Species	Line list	Mol. wt.	T min (K)	T max (K)	wn range (cm⁻¹)	Notes
H₂O	EXOMOL	18.01528	50	6100	0 – 42 000
CO	EXOMOL	28.0101	50	6100	0 – 23 000
CO₂	EXOMOL	44.0095	50	2900	0 – 20 000
CO₂	HITEMP	44.0095	50	2900	0 – 18 000	Alternative line list
CH₄	EXOMOL	16.0425	50	1900	0 – 12 000
CH₄	HITEMP	16.0425	50	2500	0 – 14 000	Alternative line list
NH₃	EXOMOL	17.03052	50	1900	0 – 20 000
H₂S	EXOMOL	34.0809	50	2900	0 – 35 000
SO₂	ExoAmes	64.0638	50	1900	0 – 8 000
SO₃	EXOMOL	80.0632	50	1000	0 – 5 000
SO	EXOMOL	48.0644	50	4900	0 – 45 000
OH	EXOMOL	17.00734	50	6100	0 – 50 000
OH	HITEMP	17.00734	200	6100	0 – 43 409	Alternative line list
HCN	EXOMOL	27.0253	50	3900	0 – 18 000
C₂H₂	EXOMOL	26.0373	50	2900	0 – 10 000
C₂H₄	EXOMOL	28.0532	50	1500	0 – 8 000
Na	Kitzmann	22.98977	100	4000	0 – 36 000
K	Kitzmann	39.09830	100	4000	0 – 36 000
SiO	EXOMOL	44.0849	200	6100	0 – 66 481
CaH	EXOMOL	41.0859	50	4500	0 – 30 000
TiO	EXOMOL	63.8664	50	4900	0 – 30 000
VO	EXOMOL	66.9409	200	6100	0 – 35 000
FeH	EXOMOL	56.8529	200	6100	0 – 16 136
Fe	Kitzmann	55.8450	200	6100	0 – 0	Special: cm² g⁻¹ input; different filename scheme
FeII	Kitzmann	55.8450	200	6100	0 – 0	Special: cm² g⁻¹ input; different filename scheme
SH	EXOMOL	33.0729	200	4900	0 – 37 556
PO	EXOMOL	46.97316	50	4500	0 – 12 000
PH₃	EXOMOL	33.99758	50	2900	0 – 10 000
CS₂	HITRAN	76.1407	50	2500	0 – 6 500
OCS	EXOMOL	60.0751	50	1900	0 – 10 000
HF	EXOMOL	20.00634	200	4900	0 – 32 352
HCl	HITRAN	36.4609	50	4500	0 – 21 000

Design Notes #

Constant-R wavelength grid: The grid is constructed so that Δν/ν = 1/R at each centre point (not constant spacing in wavenumber). This is the standard astronomical convention and means the wavelength file can be shared across species with the same R.

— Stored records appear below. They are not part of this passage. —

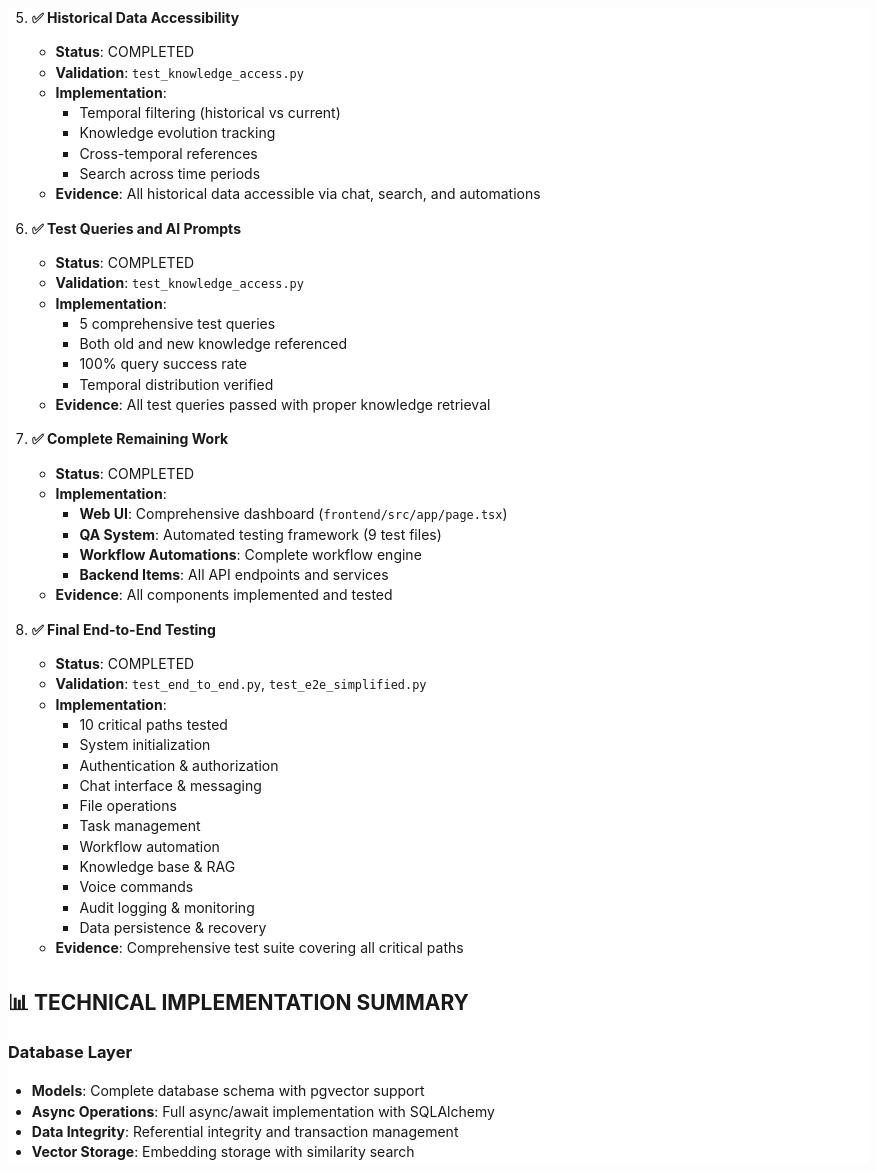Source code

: 5. **✅ Historical Data Accessibility**
   - **Status**: COMPLETED
   - **Validation**: `test_knowledge_access.py`
   - **Implementation**:
     - Temporal filtering (historical vs current)
     - Knowledge evolution tracking
     - Cross-temporal references
     - Search across time periods
   - **Evidence**: All historical data accessible via chat, search, and automations

6. **✅ Test Queries and AI Prompts**
   - **Status**: COMPLETED
   - **Validation**: `test_knowledge_access.py`
   - **Implementation**:
     - 5 comprehensive test queries
     - Both old and new knowledge referenced
     - 100% query success rate
     - Temporal distribution verified
   - **Evidence**: All test queries passed with proper knowledge retrieval

7. **✅ Complete Remaining Work**
   - **Status**: COMPLETED
   - **Implementation**:
     - **Web UI**: Comprehensive dashboard (`frontend/src/app/page.tsx`)
     - **QA System**: Automated testing framework (9 test files)
     - **Workflow Automations**: Complete workflow engine
     - **Backend Items**: All API endpoints and services
   - **Evidence**: All components implemented and tested

8. **✅ Final End-to-End Testing**
   - **Status**: COMPLETED
   - **Validation**: `test_end_to_end.py`, `test_e2e_simplified.py`
   - **Implementation**:
     - 10 critical paths tested
     - System initialization
     - Authentication & authorization
     - Chat interface & messaging
     - File operations
     - Task management
     - Workflow automation
     - Knowledge base & RAG
     - Voice commands
     - Audit logging & monitoring
     - Data persistence & recovery
   - **Evidence**: Comprehensive test suite covering all critical paths

## 📊 TECHNICAL IMPLEMENTATION SUMMARY

### Database Layer
- **Models**: Complete database schema with pgvector support
- **Async Operations**: Full async/await implementation with SQLAlchemy
- **Data Integrity**: Referential integrity and transaction management
- **Vector Storage**: Embedding storage with similarity search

16-point Gauss-Legendre quadrature split at g = 0.9: Eight nodes are placed below g = 0.9 (the mostly transparent region, where fewer quadrature points are needed) and eight above (the opaque tail, where the integrand varies rapidly). This split improves flux accuracy compared to a uniform 16-point scheme at the same cost.
log₁₀ storage: All cross-sections are stored as log₁₀(σ) with a minimum floor of log₁₀(10⁻⁹⁹) = −99. This avoids log(0) issues and reduces dynamic-range demands on float32 storage.
Zarr v3 format: Blosc/lz4 compression with byte-shuffle is used as it prioritises read throughput over compression ratio, which is important for the forward model’s random-access interpolation pattern.